__Entries supplied__:

______

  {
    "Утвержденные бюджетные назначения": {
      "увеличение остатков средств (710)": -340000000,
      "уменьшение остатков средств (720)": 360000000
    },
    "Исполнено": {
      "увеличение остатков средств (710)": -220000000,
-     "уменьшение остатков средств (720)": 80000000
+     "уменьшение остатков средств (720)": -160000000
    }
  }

______

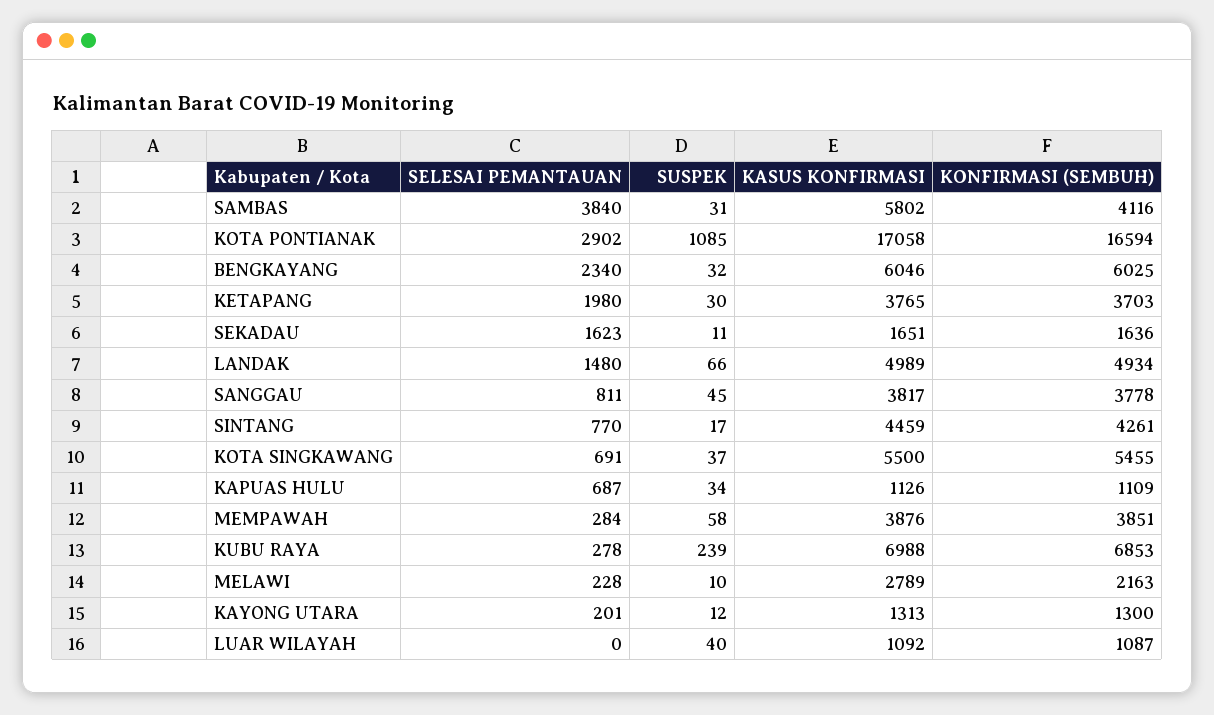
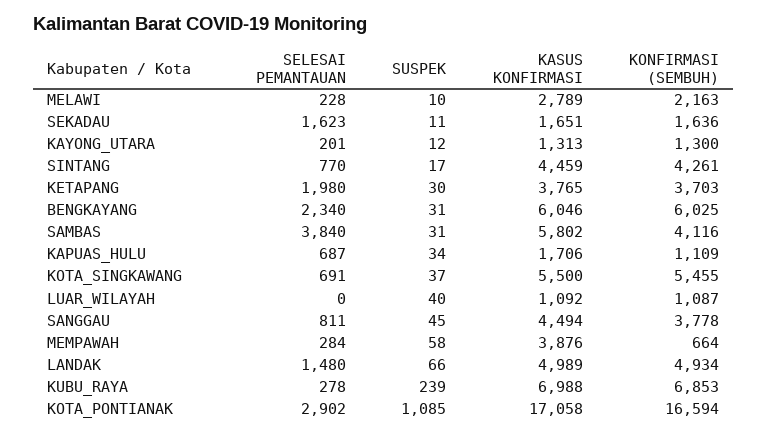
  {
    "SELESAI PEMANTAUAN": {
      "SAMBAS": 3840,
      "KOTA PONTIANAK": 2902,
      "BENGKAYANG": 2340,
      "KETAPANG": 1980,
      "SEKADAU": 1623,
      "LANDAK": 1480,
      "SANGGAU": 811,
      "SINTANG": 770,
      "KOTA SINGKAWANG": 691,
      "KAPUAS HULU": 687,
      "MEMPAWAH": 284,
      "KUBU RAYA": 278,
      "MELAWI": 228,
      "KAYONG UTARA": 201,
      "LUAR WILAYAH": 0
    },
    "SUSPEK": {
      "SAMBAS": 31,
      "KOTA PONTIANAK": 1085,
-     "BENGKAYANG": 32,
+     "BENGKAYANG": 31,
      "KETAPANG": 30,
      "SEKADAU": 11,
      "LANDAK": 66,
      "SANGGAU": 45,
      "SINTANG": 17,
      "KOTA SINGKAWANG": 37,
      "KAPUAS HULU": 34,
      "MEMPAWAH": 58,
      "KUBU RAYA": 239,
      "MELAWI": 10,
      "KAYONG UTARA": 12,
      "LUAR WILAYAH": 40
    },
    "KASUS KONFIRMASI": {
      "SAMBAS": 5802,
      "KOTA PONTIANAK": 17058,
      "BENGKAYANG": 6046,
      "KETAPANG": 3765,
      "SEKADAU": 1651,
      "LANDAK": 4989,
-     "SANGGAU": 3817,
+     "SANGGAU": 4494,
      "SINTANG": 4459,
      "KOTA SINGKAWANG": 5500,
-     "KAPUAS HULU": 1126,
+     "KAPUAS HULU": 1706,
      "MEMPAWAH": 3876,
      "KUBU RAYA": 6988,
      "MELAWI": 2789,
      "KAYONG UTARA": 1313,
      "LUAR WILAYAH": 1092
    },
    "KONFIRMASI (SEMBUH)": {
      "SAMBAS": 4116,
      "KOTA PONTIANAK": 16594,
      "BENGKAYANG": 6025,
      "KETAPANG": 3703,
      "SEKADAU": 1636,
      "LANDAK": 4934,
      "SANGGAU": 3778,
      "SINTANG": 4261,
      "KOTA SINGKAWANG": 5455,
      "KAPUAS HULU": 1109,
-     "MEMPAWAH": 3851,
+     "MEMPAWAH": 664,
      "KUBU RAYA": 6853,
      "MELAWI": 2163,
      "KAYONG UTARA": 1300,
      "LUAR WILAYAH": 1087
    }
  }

______

__Aim of the exercise__:
Going through the listing above line by line, tally those containing "SINTANG" and state only the total.

__Solved exercise__:
4